WHAT YOU WILL DO: Reproduce every line below word for word, but leave the pictures out of your answer.

SUPPLIED DATA:

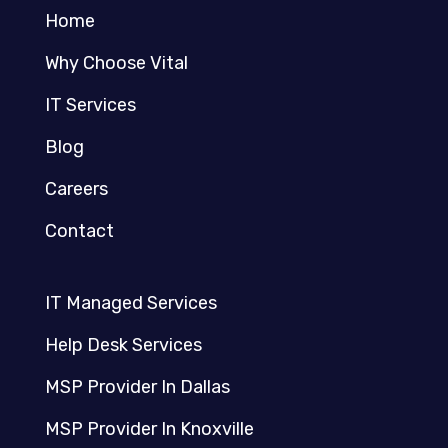
Home
Why Choose Vital
IT Services
Blog
Careers
Contact
IT Managed Services
Help Desk Services
MSP Provider In Dallas
MSP Provider In Knoxville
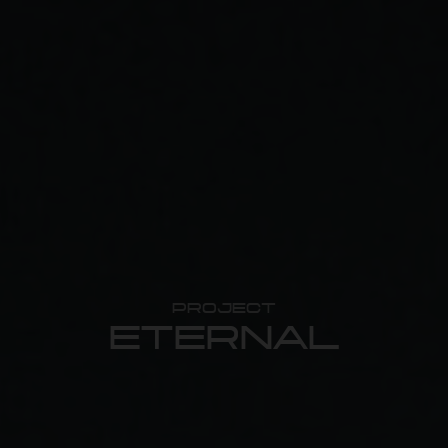
PROJECT
ETERNAL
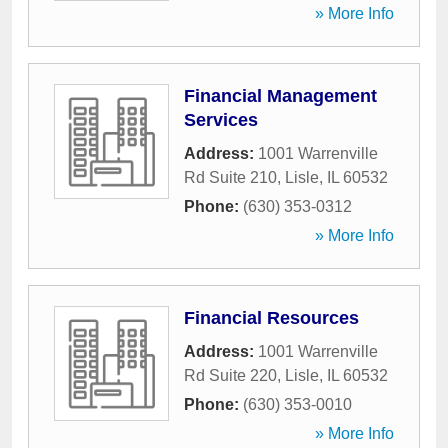
» More Info
Financial Management
Services
Address:
1001 Warrenville
Rd Suite 210
,
Lisle
,
IL
60532
Phone:
(630) 353-0312
» More Info
Financial Resources
Address:
1001 Warrenville
Rd Suite 220
,
Lisle
,
IL
60532
Phone:
(630) 353-0010
» More Info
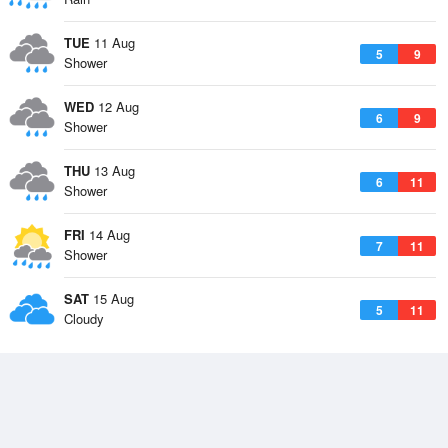
TUE
11 Aug
5
9
Shower
WED
12 Aug
6
9
Shower
THU
13 Aug
6
11
Shower
FRI
14 Aug
7
11
Shower
SAT
15 Aug
5
11
Cloudy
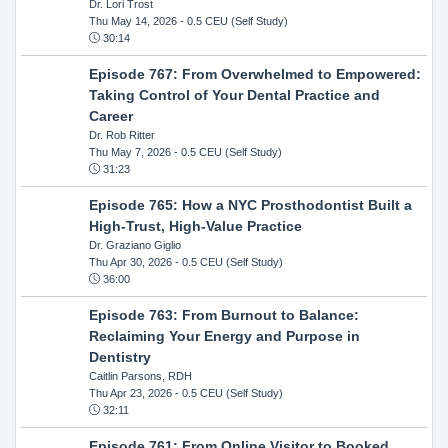
Dr. Lori Trost
Thu May 14, 2026
- 0.5 CEU (Self Study)
30:14
Episode 767: From Overwhelmed to Empowered:
Taking Control of Your Dental Practice and
Career
Dr. Rob Ritter
Thu May 7, 2026
- 0.5 CEU (Self Study)
31:23
Episode 765: How a NYC Prosthodontist Built a
High-Trust, High-Value Practice
Dr. Graziano Giglio
Thu Apr 30, 2026
- 0.5 CEU (Self Study)
36:00
Episode 763: From Burnout to Balance:
Reclaiming Your Energy and Purpose in
Dentistry
Caitlin Parsons, RDH
Thu Apr 23, 2026
- 0.5 CEU (Self Study)
32:11
Episode 761: From Online Visitor to Booked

EXPECTED ANSWER:
Home
Why Choose Vital
IT Services
Blog
Careers
Contact
IT Managed Services
Help Desk Services
MSP Provider In Dallas
MSP Provider In Knoxville
PROJECT
ETERNAL
» More Info
Financial Management
Services
Address:
1001 Warrenville
Rd Suite 210
,
Lisle
,
IL
60532
Phone:
(630) 353-0312
» More Info
Financial Resources
Address:
1001 Warrenville
Rd Suite 220
,
Lisle
,
IL
60532
Phone:
(630) 353-0010
» More Info
TUE
11 Aug
5
9
Shower
WED
12 Aug
6
9
Shower
THU
13 Aug
6
11
Shower
FRI
14 Aug
7
11
Shower
SAT
15 Aug
5
11
Cloudy
Dr. Lori Trost
Thu May 14, 2026
- 0.5 CEU (Self Study)
30:14
Episode 767: From Overwhelmed to Empowered:
Taking Control of Your Dental Practice and
Career
Dr. Rob Ritter
Thu May 7, 2026
- 0.5 CEU (Self Study)
31:23
Episode 765: How a NYC Prosthodontist Built a
High-Trust, High-Value Practice
Dr. Graziano Giglio
Thu Apr 30, 2026
- 0.5 CEU (Self Study)
36:00
Episode 763: From Burnout to Balance:
Reclaiming Your Energy and Purpose in
Dentistry
Caitlin Parsons, RDH
Thu Apr 23, 2026
- 0.5 CEU (Self Study)
32:11
Episode 761: From Online Visitor to Booked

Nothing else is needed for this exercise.